Given entries:
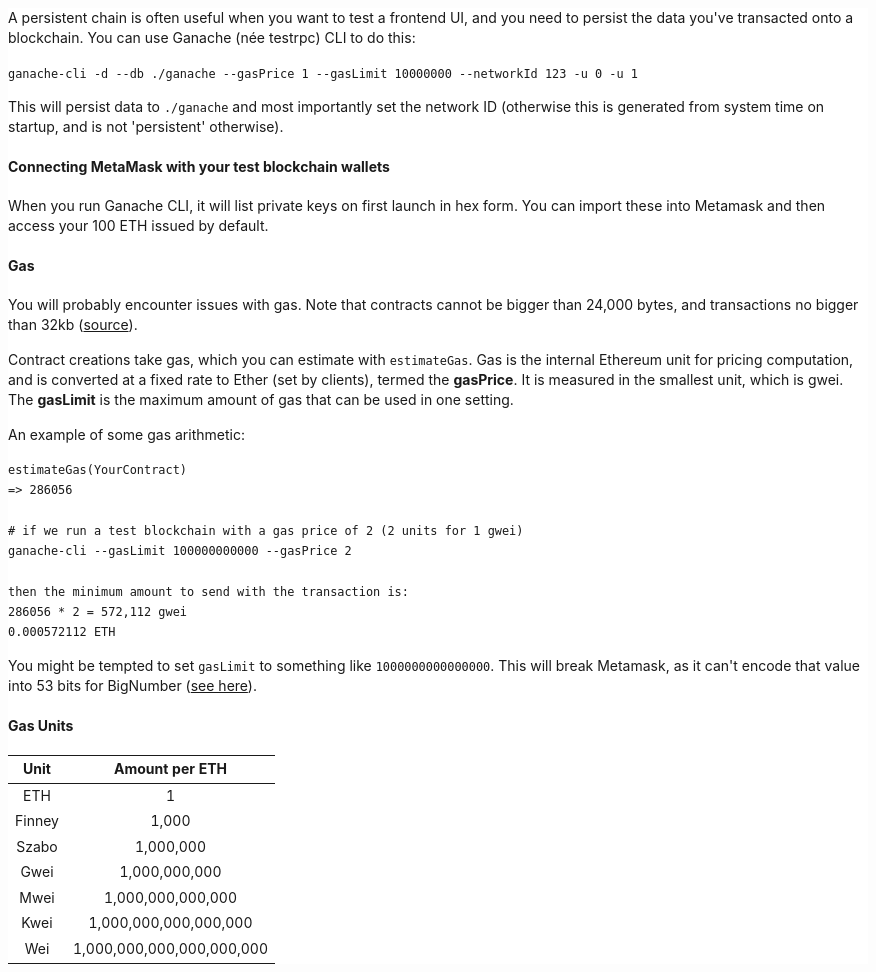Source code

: A persistent chain is often useful when you want to test a frontend UI, and you need to persist the data you've transacted onto a blockchain. You can use Ganache \(née testrpc\) CLI to do this:

`ganache-cli -d --db ./ganache --gasPrice 1 --gasLimit 10000000 --networkId 123 -u 0 -u 1`

This will persist data to `./ganache` and most importantly set the network ID \(otherwise this is generated from system time on startup, and is not 'persistent' otherwise\).

#### Connecting MetaMask with your test blockchain wallets

When you run Ganache CLI, it will list private keys on first launch in hex form. You can import these into Metamask and then access your 100 ETH issued by default.

#### Gas

You will probably encounter issues with gas. Note that contracts cannot be bigger than 24,000 bytes, and transactions no bigger than 32kb \([source](https://ethereum.stackexchange.com/questions/47539/how-big-could-be-contract-size)\).

Contract creations take gas, which you can estimate with `estimateGas`. Gas is the internal Ethereum unit for pricing computation, and is converted at a fixed rate to Ether \(set by clients\), termed the **gasPrice**. It is measured in the smallest unit, which is gwei. The **gasLimit** is the maximum amount of gas that can be used in one setting.

An example of some gas arithmetic:

```text
estimateGas(YourContract)
=> 286056

# if we run a test blockchain with a gas price of 2 (2 units for 1 gwei)
ganache-cli --gasLimit 100000000000 --gasPrice 2

then the minimum amount to send with the transaction is:
286056 * 2 = 572,112 gwei
0.000572112 ETH
```

You might be tempted to set `gasLimit` to something like `1000000000000000`. This will break Metamask, as it can't encode that value into 53 bits for BigNumber \([see here](https://github.com/ethereumjs/ethereumjs-vm/issues/114)\).

#### Gas Units

| Unit | Amount per ETH |
| :---: | :---: |
| ETH | 1 |
| Finney | 1,000 |
| Szabo | 1,000,000 |
| Gwei | 1,000,000,000 |
| Mwei | 1,000,000,000,000 |
| Kwei | 1,000,000,000,000,000 |
| Wei | 1,000,000,000,000,000,000 |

Task requirements: Show every line of the data that includes the string "test".

Answer box:
: A persistent chain is often useful when you want to test a frontend UI, and you need to persist the data you've transacted onto a blockchain. You can use Ganache \(née testrpc\) CLI to do this:
#### Connecting MetaMask with your test blockchain wallets
# if we run a test blockchain with a gas price of 2 (2 units for 1 gwei)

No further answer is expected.